I remember playing a similiar game in school but lacking chesnuts, we used the official "#2" pencils handed out for tests at school.  At the time synthetic wood pencils were starting to be manufactured and they would bend and break fairly easily, so the real wood pencils handed out by the school were prized posessions for both writing and playing little snap the pencil sorts of games.  Pretty much the same rules, except that instead of a good pencil maintaining a score, the winner got to write with his beaten but intact pencil while all the losers had to use the two remaining halves for the rest of the day or until they could get a new pencil.  Posers would discard their broken pencils for those cheapo fake wood pencils in the same way that jobless ricers now use fake pop-off valves to pretend they have a turbo under the hood, but a quick challenge and humiliating defeat by someone with a real wood pencil would put the posers in their place pretty quick.

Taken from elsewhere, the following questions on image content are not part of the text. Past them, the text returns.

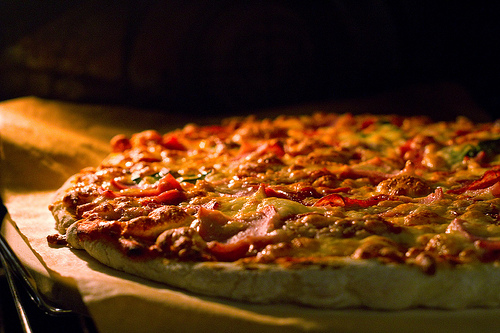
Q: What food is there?
A: Pizza.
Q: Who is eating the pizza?
A: No one.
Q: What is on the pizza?
A: Cheese.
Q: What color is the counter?
A: Brown.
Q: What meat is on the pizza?
A: Pepperoni.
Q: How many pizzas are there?
A: One.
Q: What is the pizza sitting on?
A: Paper.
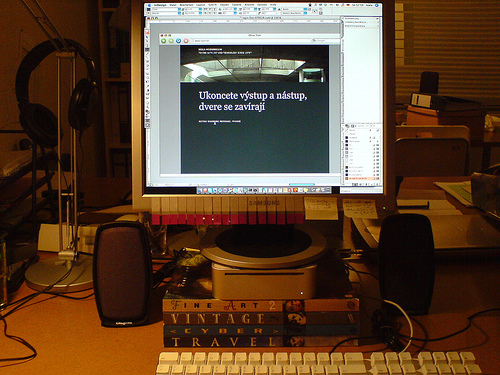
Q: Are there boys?
A: No, there are no boys.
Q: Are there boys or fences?
A: No, there are no boys or fences.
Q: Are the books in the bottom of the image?
A: Yes, the books are in the bottom of the image.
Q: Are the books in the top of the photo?
A: No, the books are in the bottom of the image.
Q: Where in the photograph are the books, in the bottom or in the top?
A: The books are in the bottom of the image.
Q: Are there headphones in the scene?
A: Yes, there are headphones.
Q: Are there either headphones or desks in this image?
A: Yes, there are headphones.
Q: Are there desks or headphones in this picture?
A: Yes, there are headphones.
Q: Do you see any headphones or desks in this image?
A: Yes, there are headphones.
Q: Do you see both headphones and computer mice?
A: No, there are headphones but no computer mice.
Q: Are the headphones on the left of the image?
A: Yes, the headphones are on the left of the image.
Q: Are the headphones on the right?
A: No, the headphones are on the left of the image.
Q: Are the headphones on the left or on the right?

The school got wise to the games and started requiring us to turn our pencils back in, so people started turning in the fake wood pencils or pencils nearing the end of their useful writing life.  At that point, selling real wood pencils on campus at a substantial price markup became, for a while, more profitable than selling firecrackers.

I remember getting a case of about 500 wood pencils for $10, and I sold them all for 25 cents each in about 3 days.
Everyone I know, goes away, in the end.